Hey all, said I'd chuck this into hunting as there is a warning of dead animals, I had a tanned pelt up on the wall and have been puzzled what to do with it a good time now and had a few hours free this morning so I got to work. I made a simple little ammo pouch with belt loops perfect for target practice, might be a bit unfit in its current state for hunting if you are anything like me and run down quarry like a mad man as it has no hood to close over it, however ye are all a wise bunch on here so it should be no hassle should you wish.

*All you need is

-a reasonably sized rabbit's pelt, or any similarly sized pelt for that matter that has been tanned and treated

-a scissors or razor

-sewing kit and treated sinew or you can just use string but I'd advise polyester to avoid rot

-pencil, marker, paper, ruler and a compass or something round that fits the curve you make

-a couple of hours and some patience, maybe an odd cuppa as well

Optional*

-buttons

-a binding agent for added strength

So to start off I did a rough drawing until I found something I liked. My dimensions came out to be 12 cm wide (4.7 inches) and the same length. Come down the length half that from the center and mark the width 12 cm again, the distance from here to the bottom is 6 cm and it is from there I did my curves, you can alter this if you wish. To get my curves I had a perfect sized spherical cd holder but you may divide your box up and construct a parabola for a better shape. I then with ruler and marker marked it onto my hide. Side note here you may want to have both sides facing the same way to have the hair run parallel.
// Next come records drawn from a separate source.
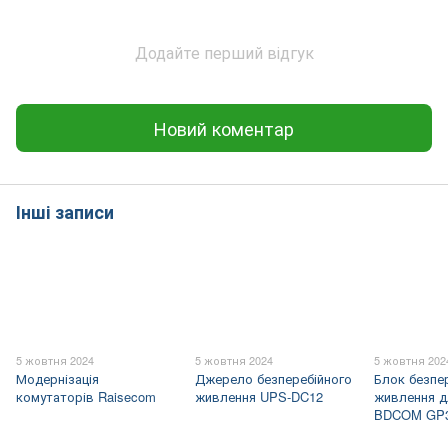
Додайте перший відгук
Новий коментар
Інші записи
5 жовтня 2024
5 жовтня 2024
5 жовтня 202
Модернізація
Джерело безперебійного
Блок безпе
комутаторів Raisecom
живлення UPS-DC12
живлення д
BDCOM GP36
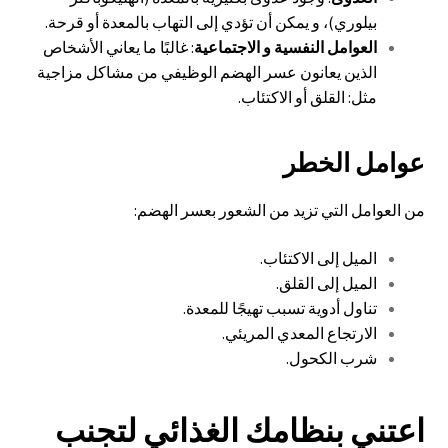
بيلوري)، و يمكن أن تؤدي إلى التهاب بالمعدة أو قرحة.
العوامل النفسية و الاجتماعية
: غالبًا ما يعاني الأشخاص
الذين يعانون عسر الهضم الوظيفي من مشاكل مزاجية
مثل: القلق أو الاكتئاب.
عوامل الخطر
من العوامل التي تزيد من الشعور بعسر الهضم:
الميل إلى الاكتئاب.
الميل إلى القلق.
تناول أدوية تسبب تهيجًا للمعدة.
الارتجاع المعدي المريئي.
شرب الكحول.
اعتني بنظامك الغذائي لتجنب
Once that's done you may begin to cut them out until you have them like such.









Now you can make your belt loops or whatever fastening system you choose, I will leave you at it as the dimensions pertain to your method, it's not to difficult. Then choose the side you like least and sew them on above the curve of your pouch, you may then begin to sew the two sides together, make sure the two top corners and the bottom are secure as that is where your thread will most likely give. You may use your binding agent at this stage if you chose to do that.

All going well you should have something similar or better than this. Good luck.


----------



## speedgoat (Jun 22, 2019)

Good idea I didnt think Rabbit hide was tough enough


----------